Several Nova Scotia physicians have spoken out recently about the problems in the health system, but the senior medical director for primary health care at the province's health authority says fixes are underway and more are coming.

"As I listened to those interviews last week, I was struck by the fact that they're basically describing the work we've been doing all along," Rick Gibson, the Nova Scotia Health Authority's head of the department of family medicine, told CBC's Information Morning Tuesday.

"They're criticizing the health authority and yet those are exactly the problems we're aware of and we're working to address."

Telephone appointments underway

Last week, Halifax emergency room doctor John Ross said the health authority must embrace an "engineering" solution to delays in health care by better using nurses, paramedics and physiotherapists.

"If you start adding things like video and even still images, you can get a lot done remotely," he said.

Gibson, who is a working family doctor, agreed family doctors should work in interdisciplinary teams and be paid appropriately. He said the health authority regularly sends newsletters with updates, but thinks many doctors don't read them to stay abreast.

Gibson said Nova Scotia doctors can now bill for some phone consultation in certain cases.

"There was significant concerns from the Department of Health about the runaway costs of that. But it actually makes telehealth, or consultation with a patient who's not physically in front of you, an insured service in Nova Scotia," he said.

He said that challenges the claims of Maple, a company that's started providing a "chat with a doctor in your pyjamas" in the province via paid online consultation. Maple says such remote care is not covered by health care and therefore can be charged for, like access to a dentist.

"I'm not sure I buy the argument that they're providing an uninsured service and therefore can bill for it," Gibson said. "I was also very concerned by their statement that they could provide an orthopedic exam over a video link, because there are parts of it that require hands-on."

Wait-list a 'serious problem'

Dr. Al Doucet, a retired physician who recruits doctors for the Liverpool area, is the chair of the Queen's General Hospital Foundation. Last week, he told CBC he had taken his concerns to the health authority, but got no feedback.

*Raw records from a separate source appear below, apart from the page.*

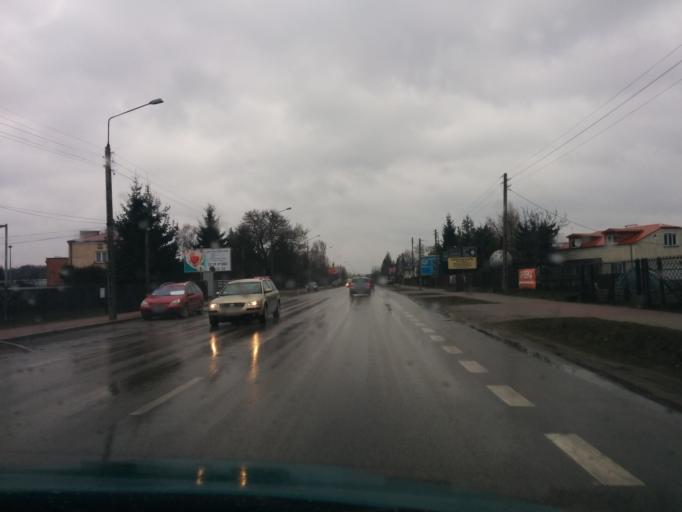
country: PL
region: Masovian Voivodeship
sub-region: Powiat legionowski
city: Jablonna
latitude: 52.3707
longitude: 20.9286
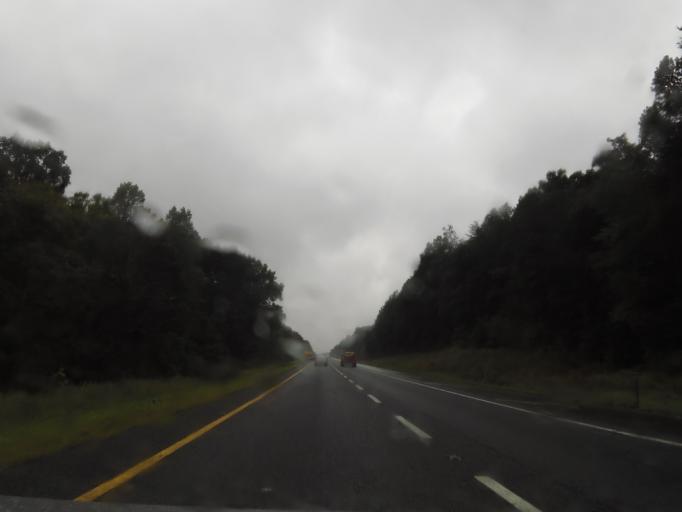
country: US
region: Tennessee
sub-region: Bradley County
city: Hopewell
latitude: 35.2706
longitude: -84.8264
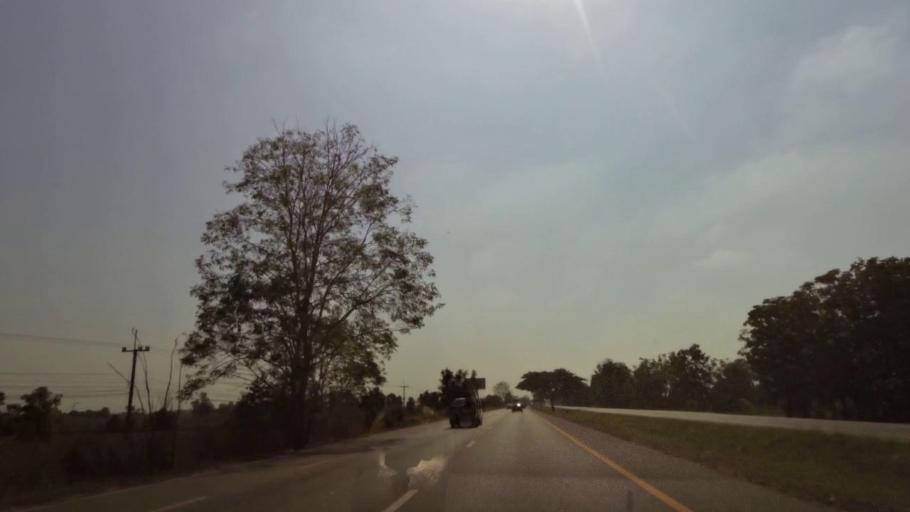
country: TH
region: Phichit
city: Wachira Barami
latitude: 16.4691
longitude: 100.1474
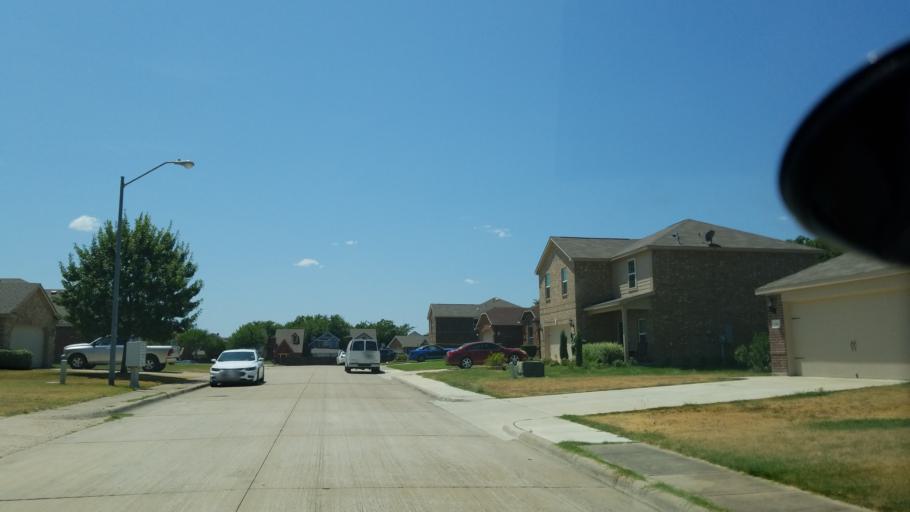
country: US
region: Texas
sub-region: Dallas County
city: Duncanville
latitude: 32.6444
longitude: -96.8849
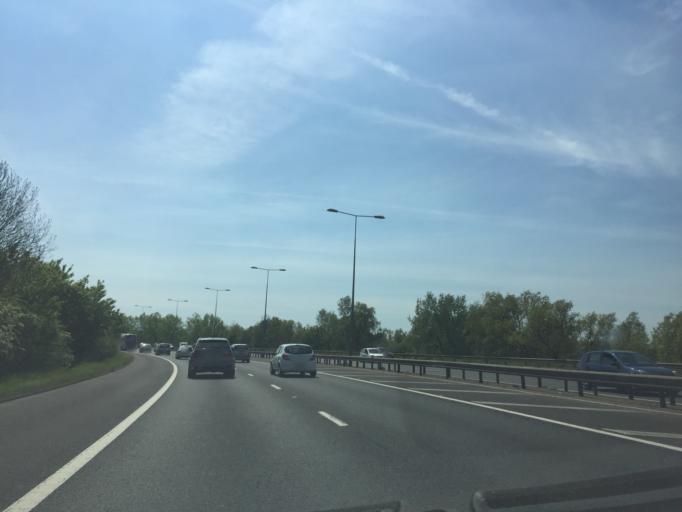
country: GB
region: England
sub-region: Essex
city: Buckhurst Hill
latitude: 51.6096
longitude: 0.0487
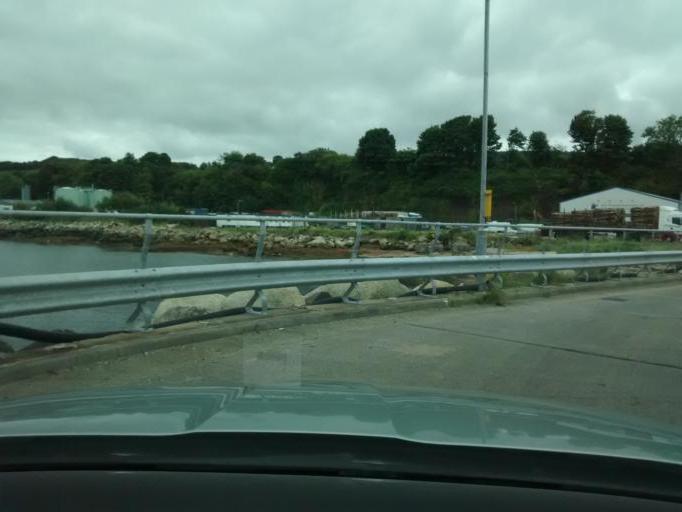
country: GB
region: Scotland
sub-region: North Ayrshire
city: Lamlash
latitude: 55.5772
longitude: -5.1374
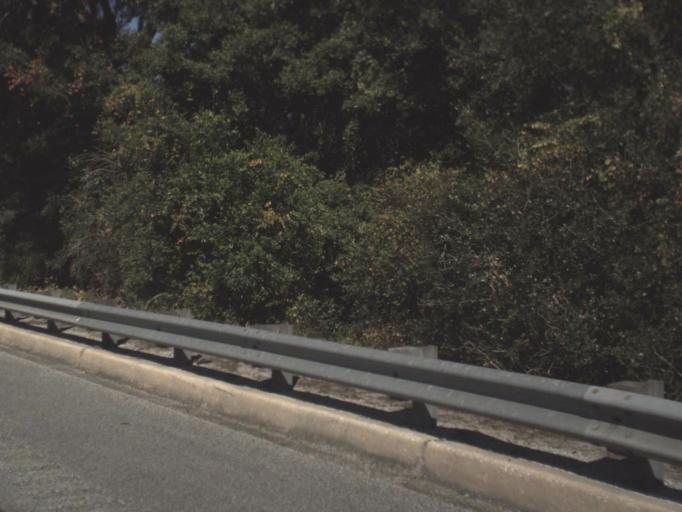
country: US
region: Florida
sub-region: Lake County
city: Howie In The Hills
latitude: 28.6488
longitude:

He said a shortage of doctors was a big problem in his area.

Nova Scotia has 37,000 people on a wait-list for a family doctor.

"It's a serious problem when somebody doesn't have a family doctor. We are very concerned about that," Doucet said. "It was somewhat predictable several years ago that we would at some point find ourselves short of family doctors."

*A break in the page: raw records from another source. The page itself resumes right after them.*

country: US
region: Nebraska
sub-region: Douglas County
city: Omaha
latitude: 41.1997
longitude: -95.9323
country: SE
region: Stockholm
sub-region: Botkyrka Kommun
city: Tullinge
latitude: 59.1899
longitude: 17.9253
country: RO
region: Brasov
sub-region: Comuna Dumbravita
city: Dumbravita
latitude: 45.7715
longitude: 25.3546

He said the health authority is "adjusting course" to bridge that gap.

Gibson said city dwellers without a family doctor can still access primary health care at walk-in clinics and at emergency rooms.

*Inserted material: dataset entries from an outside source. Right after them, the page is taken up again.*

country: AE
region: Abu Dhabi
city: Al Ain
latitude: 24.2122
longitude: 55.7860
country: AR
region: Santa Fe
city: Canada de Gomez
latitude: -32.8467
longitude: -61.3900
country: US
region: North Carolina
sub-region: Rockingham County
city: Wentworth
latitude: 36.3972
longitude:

"I think the thing that falls apart is their chronic disease management, their renewal of prescriptions, the monitoring of their conditions," Gibson said.

Getting family doctors involved

Gibson said the health authority created a Department of Family Practice to give family doctors a voice in the organization. He said that's part of a 15-year trend to reduce the isolation of family doctors.

The health authority is spending millions investing in teams to work at collaborative-care clinics, which Gibson said allows practices to take on many more patients. The authority is looking at better ways to prioritize wait-lists so those most in need of help get it first.

It may also hire nurses to help patients on the wait-list navigate the system and open short-term clinics just for those patients.